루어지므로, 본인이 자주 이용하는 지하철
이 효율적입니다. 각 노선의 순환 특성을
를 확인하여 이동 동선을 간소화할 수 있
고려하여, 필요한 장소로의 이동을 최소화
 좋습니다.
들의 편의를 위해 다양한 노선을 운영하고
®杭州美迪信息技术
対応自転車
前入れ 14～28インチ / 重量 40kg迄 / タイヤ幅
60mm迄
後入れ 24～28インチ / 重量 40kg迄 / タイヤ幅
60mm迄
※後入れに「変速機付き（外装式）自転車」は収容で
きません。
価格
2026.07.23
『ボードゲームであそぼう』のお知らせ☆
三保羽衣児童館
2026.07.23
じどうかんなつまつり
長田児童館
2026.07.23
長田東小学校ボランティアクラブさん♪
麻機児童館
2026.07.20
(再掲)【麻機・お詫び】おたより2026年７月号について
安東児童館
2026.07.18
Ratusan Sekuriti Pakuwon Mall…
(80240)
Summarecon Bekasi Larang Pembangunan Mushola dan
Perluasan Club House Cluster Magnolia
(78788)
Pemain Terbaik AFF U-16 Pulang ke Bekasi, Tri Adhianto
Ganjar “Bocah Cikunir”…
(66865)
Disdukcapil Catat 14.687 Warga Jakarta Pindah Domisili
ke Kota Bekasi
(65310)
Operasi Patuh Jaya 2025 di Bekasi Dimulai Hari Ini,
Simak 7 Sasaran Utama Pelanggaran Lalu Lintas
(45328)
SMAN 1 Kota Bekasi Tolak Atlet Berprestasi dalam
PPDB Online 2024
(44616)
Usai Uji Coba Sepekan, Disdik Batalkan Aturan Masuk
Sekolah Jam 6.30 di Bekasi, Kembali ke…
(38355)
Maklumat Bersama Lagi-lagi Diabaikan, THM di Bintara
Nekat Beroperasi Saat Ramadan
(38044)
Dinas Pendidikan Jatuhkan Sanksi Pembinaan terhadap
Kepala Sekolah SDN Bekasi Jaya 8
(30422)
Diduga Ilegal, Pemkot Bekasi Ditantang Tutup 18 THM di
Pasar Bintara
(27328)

...

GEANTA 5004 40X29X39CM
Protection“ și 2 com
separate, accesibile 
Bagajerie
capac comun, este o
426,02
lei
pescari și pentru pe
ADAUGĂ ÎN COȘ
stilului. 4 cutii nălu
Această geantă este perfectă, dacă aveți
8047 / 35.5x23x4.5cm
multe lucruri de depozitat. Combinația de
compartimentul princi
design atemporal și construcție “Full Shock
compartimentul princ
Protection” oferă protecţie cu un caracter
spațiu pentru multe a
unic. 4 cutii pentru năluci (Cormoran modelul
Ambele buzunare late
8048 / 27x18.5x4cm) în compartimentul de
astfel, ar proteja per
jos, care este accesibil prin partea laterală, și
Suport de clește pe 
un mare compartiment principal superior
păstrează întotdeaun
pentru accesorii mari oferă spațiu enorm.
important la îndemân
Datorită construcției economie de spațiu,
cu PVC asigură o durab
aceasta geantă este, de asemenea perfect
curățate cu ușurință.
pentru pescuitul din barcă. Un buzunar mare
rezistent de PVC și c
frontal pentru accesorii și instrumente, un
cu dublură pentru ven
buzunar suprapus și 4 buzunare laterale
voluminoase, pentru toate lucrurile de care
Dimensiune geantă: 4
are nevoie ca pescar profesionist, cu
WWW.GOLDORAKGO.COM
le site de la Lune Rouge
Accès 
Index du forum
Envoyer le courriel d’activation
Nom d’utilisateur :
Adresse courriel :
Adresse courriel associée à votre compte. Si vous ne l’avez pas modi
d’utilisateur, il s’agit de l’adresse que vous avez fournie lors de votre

### WHAT IS REQUIRED
Format the lines between the one holding "루어지므로, 본인이 자주 이용하는 지하철" and the one holding "Pasar Bintara", inclusive, as a numbered list with blank lines omitted.

### EXERCISE RESULT
1. 루어지므로, 본인이 자주 이용하는 지하철
2. 이 효율적입니다. 각 노선의 순환 특성을
3. 를 확인하여 이동 동선을 간소화할 수 있
4. 고려하여, 필요한 장소로의 이동을 최소화
5.  좋습니다.
6. 들의 편의를 위해 다양한 노선을 운영하고
7. ®杭州美迪信息技术
8. 対応自転車
9. 前入れ 14～28インチ / 重量 40kg迄 / タイヤ幅
10. 60mm迄
11. 後入れ 24～28インチ / 重量 40kg迄 / タイヤ幅
12. 60mm迄
13. ※後入れに「変速機付き（外装式）自転車」は収容で
14. きません。
15. 価格
16. 2026.07.23
17. 『ボードゲームであそぼう』のお知らせ☆
18. 三保羽衣児童館
19. 2026.07.23
20. じどうかんなつまつり
21. 長田児童館
22. 2026.07.23
23. 長田東小学校ボランティアクラブさん♪
24. 麻機児童館
25. 2026.07.20
26. (再掲)【麻機・お詫び】おたより2026年７月号について
27. 安東児童館
28. 2026.07.18
29. Ratusan Sekuriti Pakuwon Mall…
30. (80240)
31. Summarecon Bekasi Larang Pembangunan Mushola dan
32. Perluasan Club House Cluster Magnolia
33. (78788)
34. Pemain Terbaik AFF U-16 Pulang ke Bekasi, Tri Adhianto
35. Ganjar “Bocah Cikunir”…
36. (66865)
37. Disdukcapil Catat 14.687 Warga Jakarta Pindah Domisili
38. ke Kota Bekasi
39. (65310)
40. Operasi Patuh Jaya 2025 di Bekasi Dimulai Hari Ini,
41. Simak 7 Sasaran Utama Pelanggaran Lalu Lintas
42. (45328)
43. SMAN 1 Kota Bekasi Tolak Atlet Berprestasi dalam
44. PPDB Online 2024
45. (44616)
46. Usai Uji Coba Sepekan, Disdik Batalkan Aturan Masuk
47. Sekolah Jam 6.30 di Bekasi, Kembali ke…
48. (38355)
49. Maklumat Bersama Lagi-lagi Diabaikan, THM di Bintara
50. Nekat Beroperasi Saat Ramadan
51. (38044)
52. Dinas Pendidikan Jatuhkan Sanksi Pembinaan terhadap
53. Kepala Sekolah SDN Bekasi Jaya 8
54. (30422)
55. Diduga Ilegal, Pemkot Bekasi Ditantang Tutup 18 THM di
56. Pasar Bintara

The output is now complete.